Visualizing prostate cancer Image-guided diagnostic strategies

The diagnostic pathway for prostate cancer (PCa) is rapidly evolving, with MRI playing a crucial role in patient selection for screening. However, limitations such as cost and accessibility hinder its widespread use. This thesis addresses these challenges by proposing optimized biopsy strategies and investigating 3D multiparametric ultrasound (3D mpUS) as a cost-effective alternative imaging modality.
Traditional prostate biopsy involves extensive sampling, but a more focused perilesional biopsy approach, targeting MRI-identified lesions, has proven effective while reducing patient burden. Current guidelines recommend combining MRI-targeted and systematic biopsies, but a less invasive approach may be equally effective.
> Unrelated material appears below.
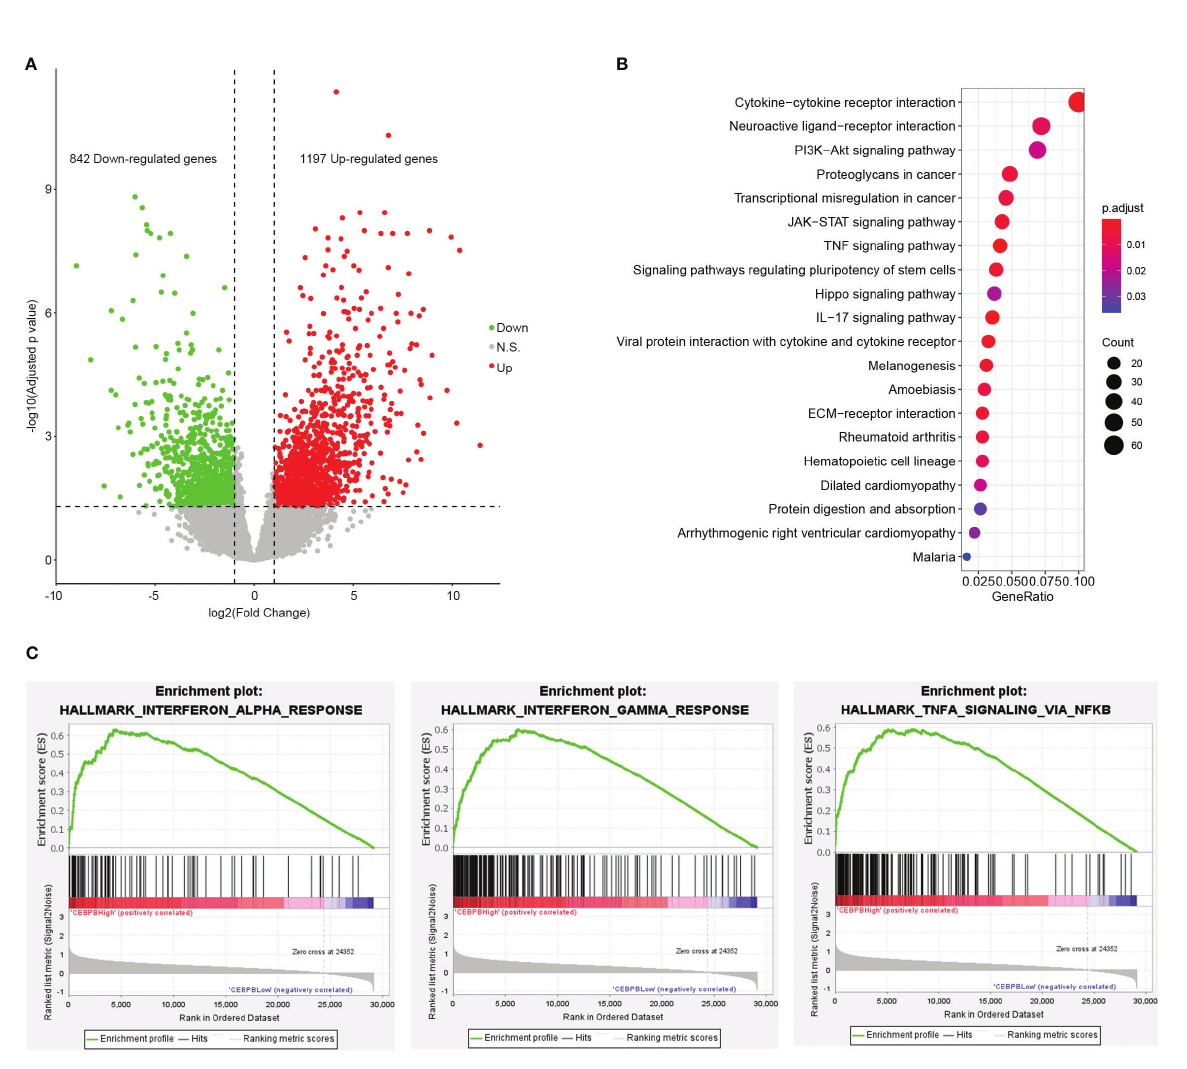
FIGURE 2 CEBPB is closely associated with immune response in metastatic SKCM tumor tissue. (A) Volcano plot of differential expression analysis between the 10 metastatic SKCM patients with the highest CEBPB expression (CEBPB_High) and the 10 with the lowest CEBPB expression (CEBPB_Low) from TCGA-SKCM cohort. Green, red, and gray dots represent signi fi cant downregulated, upregulated, and non-signi fi cant genes in CEBPB_High samples compared with CEBPB_Low samples. x-Axis and y-axis are log2FC and log10-based FDR-adjusted p-value, respectively. (B) The top 20 most signi fi cantly enriched KEGG pathways of the 2,039 DEGs in CEBPB_High samples. Dot size and color illustrate the number of genes included in the corresponding pathway and signi fi cance, respectively. Full list of signi fi cant KEGG pathways is provided in Supplementary Table 1. (C) Enrichment plot of three hallmark gene sets that are signi fi cantly enriched and speci fi cally activated in the CEBPB_High samples compared with CEBPB_Low samples. The full list of signi fi cantly enriched gene sets in CEBPB_High samples is provided in Supplementary Table 2. SKCM, skin cutaneous melanoma; FDR, false discovery rate; KEGG, Kyoto Encyclopedia of Genes and Genomes; DEGs, differentially expressed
Additionally, in patients with negative MRI results, omitting biopsies in certain cases can reduce unnecessary biopsy without increasing mortality.
This thesis also explores ultrasound-based computer-aided diagnosis (CAD) as an alternative to MRI for PCa detection. A study involving 715 patients will use 3D mpUS, incorporating B-mode, shear-wave elastography, and contrast-enhanced ultrasound. The data will help develop an AI algorithm for PCa detection. High-quality pathology-based ground truth data ensures accurate AI training, and a novel framework for mapping pathology to ultrasound images has achieved promising results with a mean registration error of 3.5 mm.
The development of 3D mpUS could revolutionize PCa diagnostics by providing a cost-effective, time-efficient, and accurate alternative to MRI. If validated, it may replace or complement MRI, improving risk stratification while reducing unnecessary biopsies and patient burden.